Whitman's Ride Through Savage Lands, with Sketches of Indian Life by Oliver W. Nixon

Whitman's Ride Through Savage Lands, with Sketches of Indian Life by Oliver W. Nixon

Author:Oliver W. Nixon
Language: eng
Format: mobi, epub
Tags: NW, History
Publisher: Gutenberg
Published: 2013-01-29T08:00:00+00:00


After going to her silent and deserted room, she wrote:

“I look from my window and see the grave of our dear child, surely God will take care of my noble husband and return him to me!”

Love is the greatest word in the English language, and when united to Faith, it lifts the heaviest burdens of life. Who can measure the power of the prayers of one faithful, trusting soul, in guiding that heroic little band over the dangers of their unknown way? Possibly some reader may scoff at such sentiment, but unnumbered instances have proved that there comes an emergency in every human life, when the soul, if reason is not clouded, cries out in prayer to a Being higher than itself.

The cavalcade is made up of rapid riders. The favorite gait of Cayuse horses is a lope, and small as they are, carry a heavy man fifty and sixty miles per day. But as the journey was to be a long one, they selected the finest horses to be found, only those thoroughly broken and tested. They knew the value of caring for their animals in the earlier stages, and lessened their speed.
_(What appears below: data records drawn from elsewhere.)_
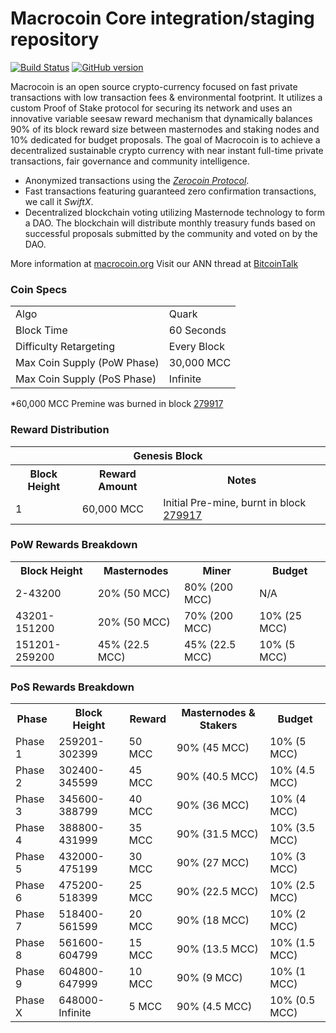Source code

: Macrocoin Core integration/staging repository
=====================================

[![Build Status](https://travis-ci.org/Macrocoin-Project/Macrocoin.svg?branch=master)](https://travis-ci.org/Macrocoin-Project/Macrocoin) [![GitHub version](https://badge.fury.io/gh/Macrocoin-Project%2FMacrocoin.svg)](https://badge.fury.io/gh/Macrocoin-Project%2FMacrocoin)

Macrocoin is an open source crypto-currency focused on fast private transactions with low transaction fees & environmental footprint.  It utilizes a custom Proof of Stake protocol for securing its network and uses an innovative variable seesaw reward mechanism that dynamically balances 90% of its block reward size between masternodes and staking nodes and 10% dedicated for budget proposals. The goal of Macrocoin is to achieve a decentralized sustainable crypto currency with near instant full-time private transactions, fair governance and community intelligence.
- Anonymized transactions using the [_Zerocoin Protocol_](http://www.macrocoin.org/zmcc).
- Fast transactions featuring guaranteed zero confirmation transactions, we call it _SwiftX_.
- Decentralized blockchain voting utilizing Masternode technology to form a DAO. The blockchain will distribute monthly treasury funds based on successful proposals submitted by the community and voted on by the DAO.

More information at [macrocoin.org](http://www.macrocoin.org) Visit our ANN thread at [BitcoinTalk](http://www.bitcointalk.org/index.php?topic=1262920)

### Coin Specs
<table>
<tr><td>Algo</td><td>Quark</td></tr>
<tr><td>Block Time</td><td>60 Seconds</td></tr>
<tr><td>Difficulty Retargeting</td><td>Every Block</td></tr>
<tr><td>Max Coin Supply (PoW Phase)</td><td>30,000 MCC</td></tr>
<tr><td>Max Coin Supply (PoS Phase)</td><td>Infinite</td></tr>
</table>

*60,000 MCC Premine was burned in block [279917](http://www.presstab.pw/phpexplorer/Macrocoin/block.php?blockhash=206d9cfe859798a0b0898ab00d7300be94de0f5469bb446cecb41c3e173a57e0)

### Reward Distribution

<table>
<th colspan=4>Genesis Block</th>
<tr><th>Block Height</th><th>Reward Amount</th><th>Notes</th></tr>
<tr><td>1</td><td>60,000 MCC</td><td>Initial Pre-mine, burnt in block <a href="http://www.presstab.pw/phpexplorer/Macrocoin/block.php?blockhash=206d9cfe859798a0b0898ab00d7300be94de0f5469bb446cecb41c3e173a57e0">279917</a></td></tr>
</table>

### PoW Rewards Breakdown

<table>
<th>Block Height</th><th>Masternodes</th><th>Miner</th><th>Budget</th>
<tr><td>2-43200</td><td>20% (50 MCC)</td><td>80% (200 MCC)</td><td>N/A</td></tr>
<tr><td>43201-151200</td><td>20% (50 MCC)</td><td>70% (200 MCC)</td><td>10% (25 MCC)</td></tr>
<tr><td>151201-259200</td><td>45% (22.5 MCC)</td><td>45% (22.5 MCC)</td><td>10% (5 MCC)</td></tr>
</table>

### PoS Rewards Breakdown

<table>
<th>Phase</th><th>Block Height</th><th>Reward</th><th>Masternodes & Stakers</th><th>Budget</th>
<tr><td>Phase 1</td><td>259201-302399</td><td>50 MCC</td><td>90% (45 MCC)</td><td>10% (5 MCC)</td></tr>
<tr><td>Phase 2</td><td>302400-345599</td><td>45 MCC</td><td>90% (40.5 MCC)</td><td>10% (4.5 MCC)</td></tr>
<tr><td>Phase 3</td><td>345600-388799</td><td>40 MCC</td><td>90% (36 MCC)</td><td>10% (4 MCC)</td></tr>
<tr><td>Phase 4</td><td>388800-431999</td><td>35 MCC</td><td>90% (31.5 MCC)</td><td>10% (3.5 MCC)</td></tr>
<tr><td>Phase 5</td><td>432000-475199</td><td>30 MCC</td><td>90% (27 MCC)</td><td>10% (3 MCC)</td></tr>
<tr><td>Phase 6</td><td>475200-518399</td><td>25 MCC</td><td>90% (22.5 MCC)</td><td>10% (2.5 MCC)</td></tr>
<tr><td>Phase 7</td><td>518400-561599</td><td>20 MCC</td><td>90% (18 MCC)</td><td>10% (2 MCC)</td></tr>
<tr><td>Phase 8</td><td>561600-604799</td><td>15 MCC</td><td>90% (13.5 MCC)</td><td>10% (1.5 MCC)</td></tr>
<tr><td>Phase 9</td><td>604800-647999</td><td>10 MCC</td><td>90% (9 MCC)</td><td>10% (1 MCC)</td></tr>
<tr><td>Phase X</td><td>648000-Infinite</td><td>5 MCC</td><td>90% (4.5 MCC)</td><td>10% (0.5 MCC)</td></tr>
</table>
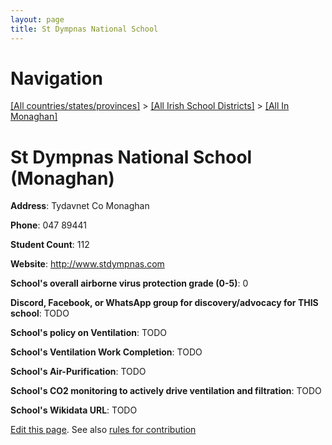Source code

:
 ```yaml
---
layout: page
title: St Dympnas National School
---
```

# Navigation

[[All countries/states/provinces]](../../..) > [[All Irish School Districts]](../..) > [[All In Monaghan]](..)

# St Dympnas National School (Monaghan)

**Address**: Tydavnet Co Monaghan

**Phone**: 047 89441

**Student Count**: 112

**Website**: <http://www.stdympnas.com>

**School's overall airborne virus protection grade (0-5)**: 0

**Discord, Facebook, or WhatsApp group for discovery/advocacy for THIS school**: TODO

**School's policy on Ventilation**: TODO

**School's Ventilation Work Completion**: TODO

**School's Air-Purification**: TODO

**School's CO2 monitoring to actively drive ventilation and filtration**: TODO

**School's Wikidata URL**: TODO


[Edit this page](https://github.com/ventilate-schools/Ireland/edit/main/./Monaghan/St_Dympnas_National_School.md). See also [rules for contribution](../../../contribution-rules/)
The first four hundred and fifty miles to Fort Hall was made in eleven days. The Indians, except two to look after the animals, had returned to Waiilatpui.

At Fort Hall their old friend, Captain Grant, was still in command, and when he learned of the proposed journey to the States, openly protested that “it was madness to attempt it at this season of the year.” Undoubtedly Captain Grant this time was right, even if Whitman had proved him, to his chagrin, wrong about the wagon in 1836. “It so happened” that a company of scouts just then reached the fort, and confirmed all Captain Grant had said, and more. They reported that the snow in many of the cañons was from ten to twenty feet deep, and badly drifting. The Silent Man listened, and sat thinking. He knew those mountains and cañons, and could readily believe the statement of the scouts, and the old Captain, who was an admirer of Whitman, felt certain that he would give up his dangerous expedition and return home. But he did not yet know his man.

The Old Map

Whitman was face to face with a new problem. As he prayed and pondered, a new inspiration came to him. We have no reason to believe that such an idea had occurred to the missionaries, when discussing the dangers of the journey by the route they knew. We have no knowledge that even Whitman had ever before studied the possibilities of a new and undiscovered way to the States.

The old trappers and scouts sat around the stove swapping stories of bears, mountain-lions, of Indians, and wonderful escapes. Whitman, upon looking up, discovered an old United States map hanging upon the wall. It at once attracted his attention, and he brought it to the light and began to study. It had the outlines of all the great West as far as geographers of that day knew and understood.